Here’s a blurb from the official information about these:
Created by Team La Gloria Cubana to showcase the artistry of La Gloria Cubana “tabaqueros” (artisan cigar makers), Artesanos de Tabaqueros cigars are a stunning embodiment of the time-honored craft of cigar making. So exacting is the skill required to handcraft cigars of this complexity that Benji Menendez personally selected an elite group of just 18 master cigar makers, representing the cream of the crop from El Credito Cigar Factory in the Dominican Republic.

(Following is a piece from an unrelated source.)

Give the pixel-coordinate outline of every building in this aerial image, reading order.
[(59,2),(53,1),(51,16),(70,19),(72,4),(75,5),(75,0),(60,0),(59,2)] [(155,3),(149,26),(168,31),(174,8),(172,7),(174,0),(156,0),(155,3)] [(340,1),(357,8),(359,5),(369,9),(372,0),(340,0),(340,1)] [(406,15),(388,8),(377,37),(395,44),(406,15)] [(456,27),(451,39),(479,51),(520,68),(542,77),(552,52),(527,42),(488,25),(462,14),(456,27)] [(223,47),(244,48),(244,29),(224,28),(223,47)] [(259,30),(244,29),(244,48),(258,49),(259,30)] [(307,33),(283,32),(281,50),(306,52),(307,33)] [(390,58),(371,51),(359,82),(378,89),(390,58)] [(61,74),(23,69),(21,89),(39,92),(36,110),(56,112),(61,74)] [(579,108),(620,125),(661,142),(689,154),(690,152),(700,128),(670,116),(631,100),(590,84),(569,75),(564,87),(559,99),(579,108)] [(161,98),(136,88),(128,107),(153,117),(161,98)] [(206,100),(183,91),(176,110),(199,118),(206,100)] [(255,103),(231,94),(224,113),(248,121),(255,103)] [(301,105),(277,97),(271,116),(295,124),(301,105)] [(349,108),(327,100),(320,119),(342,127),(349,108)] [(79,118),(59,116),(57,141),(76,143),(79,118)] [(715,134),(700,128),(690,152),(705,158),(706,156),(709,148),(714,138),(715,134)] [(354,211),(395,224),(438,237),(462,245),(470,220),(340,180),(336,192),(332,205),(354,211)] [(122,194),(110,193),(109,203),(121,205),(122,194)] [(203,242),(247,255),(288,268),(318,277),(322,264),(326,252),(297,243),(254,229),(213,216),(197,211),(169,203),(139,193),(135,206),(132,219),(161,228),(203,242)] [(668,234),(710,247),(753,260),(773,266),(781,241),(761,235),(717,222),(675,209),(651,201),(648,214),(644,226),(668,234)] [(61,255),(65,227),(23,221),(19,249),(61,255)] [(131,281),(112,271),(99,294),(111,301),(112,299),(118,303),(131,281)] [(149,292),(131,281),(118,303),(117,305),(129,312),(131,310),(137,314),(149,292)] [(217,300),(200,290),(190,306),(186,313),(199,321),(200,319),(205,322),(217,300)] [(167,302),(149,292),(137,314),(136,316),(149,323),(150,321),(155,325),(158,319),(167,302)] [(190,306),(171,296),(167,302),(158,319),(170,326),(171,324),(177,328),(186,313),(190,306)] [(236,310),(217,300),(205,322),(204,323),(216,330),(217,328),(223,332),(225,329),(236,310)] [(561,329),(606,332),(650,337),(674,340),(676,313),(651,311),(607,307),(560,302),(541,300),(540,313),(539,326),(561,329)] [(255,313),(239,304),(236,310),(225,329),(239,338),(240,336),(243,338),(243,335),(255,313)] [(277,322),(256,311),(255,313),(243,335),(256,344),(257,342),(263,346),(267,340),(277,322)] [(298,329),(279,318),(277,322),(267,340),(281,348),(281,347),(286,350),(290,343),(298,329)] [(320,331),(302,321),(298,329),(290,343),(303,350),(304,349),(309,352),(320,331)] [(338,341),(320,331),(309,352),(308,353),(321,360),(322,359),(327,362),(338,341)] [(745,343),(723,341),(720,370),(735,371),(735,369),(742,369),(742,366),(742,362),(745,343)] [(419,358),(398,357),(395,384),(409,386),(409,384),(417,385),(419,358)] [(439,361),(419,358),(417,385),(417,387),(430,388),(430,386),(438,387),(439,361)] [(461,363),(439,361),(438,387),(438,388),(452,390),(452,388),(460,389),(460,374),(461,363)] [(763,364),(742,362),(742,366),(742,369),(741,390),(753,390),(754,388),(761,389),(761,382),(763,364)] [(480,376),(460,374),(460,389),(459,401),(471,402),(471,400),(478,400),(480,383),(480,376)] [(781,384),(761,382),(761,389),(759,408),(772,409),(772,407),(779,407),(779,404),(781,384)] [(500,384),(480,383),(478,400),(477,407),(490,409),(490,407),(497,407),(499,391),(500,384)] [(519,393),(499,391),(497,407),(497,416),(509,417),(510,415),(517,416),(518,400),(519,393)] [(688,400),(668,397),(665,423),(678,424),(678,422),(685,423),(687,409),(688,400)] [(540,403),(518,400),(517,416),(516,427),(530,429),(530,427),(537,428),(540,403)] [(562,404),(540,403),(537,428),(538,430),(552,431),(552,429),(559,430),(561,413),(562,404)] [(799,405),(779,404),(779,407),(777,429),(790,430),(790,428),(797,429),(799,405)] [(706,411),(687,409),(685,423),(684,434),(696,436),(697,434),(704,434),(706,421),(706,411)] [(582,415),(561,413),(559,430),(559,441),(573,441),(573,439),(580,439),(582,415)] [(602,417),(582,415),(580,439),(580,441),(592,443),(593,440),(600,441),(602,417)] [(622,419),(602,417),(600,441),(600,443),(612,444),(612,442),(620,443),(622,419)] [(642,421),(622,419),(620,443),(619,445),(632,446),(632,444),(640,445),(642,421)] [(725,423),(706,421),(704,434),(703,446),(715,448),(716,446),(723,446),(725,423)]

Meticulously crafted to combine two different wrappers and two distinct tastes in one eye-catching cigar, Artesanos de Tabaqueros is a world-class smoke that opens to a rich and intriguing spice and ultimately reveals a depth of flavor that can only be achieved through a precise balance of unique and rare tobaccos. Hand selected from General Cigar’s extensive library of Dominican and Honduran tobaccos, the cigars are dressed in both a supple Connecticut Shade and hearty Ecuadoran Sumatra wrapper. The blend is made solely of proprietary tobaccos, each aged five years or more.
Presented with two different wood treatments to promote the unique tastes promised in each cigar, Artesanos de Tabaqueros cigars are protected in boxes of 25. The collection will debut in early April with three frontmarks, each named to according to its dimensions: 650 (6” x 50, SRP per cigar is $8.00), 652 Belicoso (6” x 52, SRP per cigar is $9.50) and 750 (7” x 50, SRP per cigar is $9.00).
It’s a beautiful cigar, no doubt about that. The “dos capas” presentation is unique, and the way it’s rolled makes more sense to me than the Joya de Nicaraqua Cabinetta, where the last third of the cigar is the darker wrapper. I expect in the case of the Joya De Nicaragua, by the time you hit the wrapper change it’s very late in the smoke. I have one floating around someplace which I will smoke very soon so I can compare (and it will tie in nicely with my next contest!) The La Gloria is rolled in such a way that the first third is the Connecticut Shade and then it transitions to the Ecuador Sumatra. I have to admit, I was expecting a more dramatic transition, but the change was very subtle. It is definitely a great tasting cigar and it burned well, although not as evenly as I would have liked for a “special” cigar. I smoked this down to about an inch and a half before I put it down.
These are pretty neat cigars which are visually appealing and, as opposed to “barber pole” style dos capos cigars, actually have a chance at providing a noticeable flavor change. Many thanks to Victoria McKee Jaworski at General Cigars for giving me the opportunity to sample these. I’ve loved the La Gloria Cubana line since first smoking them back in the ’90s when everyone was talking about whether the best ones were rolled in Miami or the Dominican Republic. I distinctly recall a Corona Gorda that was SO good, but left me on the couch with my head spinning! As a matter of fact, the first good cigar my wife smoked was a La Gloria.